Wie Hoteldirektor Hock erzählt, erhält er täglich Nachrichten des Inhalts: »Ihr bekommt doch so großzügige Hilfen« oder »Warum sind die Terrassen nicht bepflanzt?« Viele Menschen glaubten, dass Hotels Gelddruckmaschinen seien, was nicht der Fall sei. Hock erzählt von Mitarbeitern, die ihn weinend anriefen oder vor ihm stünden. »Diese Menschen verzichten seit Monaten auf Teile ihres Gehaltes. Keine andere Branche ist so betroffen wie das Gastgewerbe, obwohl wir in die Hygiene investiert haben und keinen einzigen Corona-Fall hatten, weder bei Mitarbeitern noch Gästen.« Hock hebt die Stimme: »Hier wird eine ganze Branche ermordet.« Buhlmann appelliert: »Wir brauchen einfachere, schnellere und für den Hotelier durchschaubarere Regelungen.

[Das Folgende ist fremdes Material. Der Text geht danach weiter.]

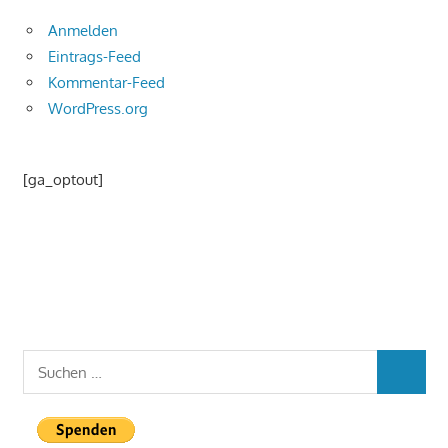
Anmelden
Eintrags-Feed
Kommentar-Feed
WordPress.org
[ga_optout]
Suchen
SUCHEN
nach: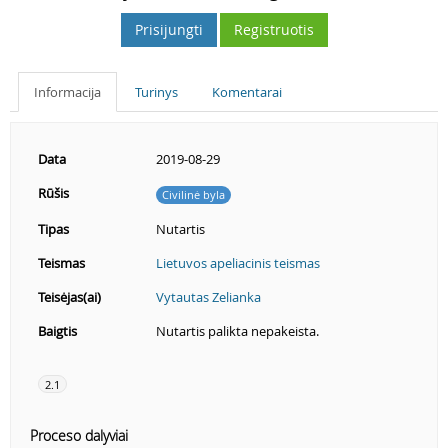
Prisijungti
Registruotis
Informacija
Turinys
Komentarai
Data
2019-08-29
Rūšis
Civilinė byla
Tipas
Nutartis
Teismas
Lietuvos apeliacinis teismas
Teisėjas(ai)
Vytautas Zelianka
Baigtis
Nutartis palikta nepakeista.
2.1
Proceso dalyviai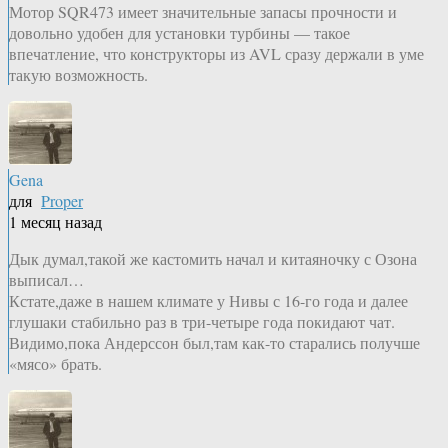
Мотор SQR473 имеет значительные запасы прочности и
довольно удобен для установки турбины — такое
впечатление, что конструкторы из AVL сразу держали в уме
такую возможность.
Gena
для
Proper
1 месяц назад
Дык думал,такой же кастомить начал и китаяночку с Озона
выписал…
Кстате,даже в нашем климате у Нивы с 16-го года и далее
глушаки стабильно раз в три-четыре года покидают чат.
Видимо,пока Андерссон был,там как-то старались получше
«мясо» брать.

Wenn das nicht gegeben ist, kann ein Haus unserer Größenordnung auf Dauer nicht überleben.«

Ausnahmen vom Übernachtungsverbot

Laut dem Land sind während des Lockdowns Übernachtungsangebote nur zu notwendigen Zwecken erlaubt. Dazu gehören vor allem unaufschiebbare berufliche oder zwingende familiäre Verpflichtungen oder persönliche Erfordernisse. Laut dem Hotel- und Gaststättenverband DEHOGA hat das hessische Gastgewerbe im vergangenen Jahr 3,85 Milliarden Euro Umsatz verloren, was einem Drittel des üblichen Jahresumsatzes entspreche.